We got there, put on our special day-glow colored polarized salmon watching glasses, tried not to think about how much this wobbly bridge seemed to be rotting away, and watched. We watched water bugs skating along the surface of the water and an orange Myntz candy box sitting at the bottom, but no fish. We tried to lure the salmon by picking blackberries from the bushes along the bank, and throwing in the ones we didn't eat or squish into Uncle Chip's hands. No fish. So after our obligatory fifteen minutes we filled out our data sheet with the time, date and a zero in the box marked "# of live fish".

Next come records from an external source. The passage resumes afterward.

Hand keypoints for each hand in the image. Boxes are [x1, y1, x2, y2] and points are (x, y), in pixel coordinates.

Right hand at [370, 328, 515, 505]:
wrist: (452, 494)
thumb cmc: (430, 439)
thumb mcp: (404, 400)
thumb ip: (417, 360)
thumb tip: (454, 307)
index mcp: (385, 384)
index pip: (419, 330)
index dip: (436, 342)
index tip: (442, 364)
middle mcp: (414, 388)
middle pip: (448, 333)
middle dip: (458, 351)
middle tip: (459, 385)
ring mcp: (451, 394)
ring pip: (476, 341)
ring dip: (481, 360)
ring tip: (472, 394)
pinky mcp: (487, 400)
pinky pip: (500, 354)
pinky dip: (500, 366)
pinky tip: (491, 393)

Then on a whim we crossed the big into which our creek flows at the north end of Mercer Slough just in case we could spy some salmon lurking there. We still saw no salmon but we did see three creatures frolicking in the water at the far end of the pond. Muskrats, beavers or otters? It was too far away to tell and we lamented not bringing binoculars. But they began to swim in our direction toward the bridge we were standing on. We got down so they couldn't see us but we could look through the slats of the sides of the bridge. They swam right underneath us so we could identify them as three wild river otters. We followed them downstream for a bit, and at one point, one slowed and came toward the bank where we all stood, trying to be extra quiet, except for Zarli who understood the pointing part, but not the quiet part. He looked right at us, and then trod water and craned his neck up for a better view before sliding after his family members. We're guessing either a mother and father and otter child, or a mother with two mostly grown otter kits. A little later, two of them stopped and did the same thing, as curious about us as we were about them.

As we walked back to the car and were all exclaiming at how this was the first time we'd ever seen otters in the wild (if you can call urban Bellevue "the wild"), I asked the kids how many wild otters they thought the kids at their old school saw today. At least we know where the salmon probably are... in the stomachs of the otters.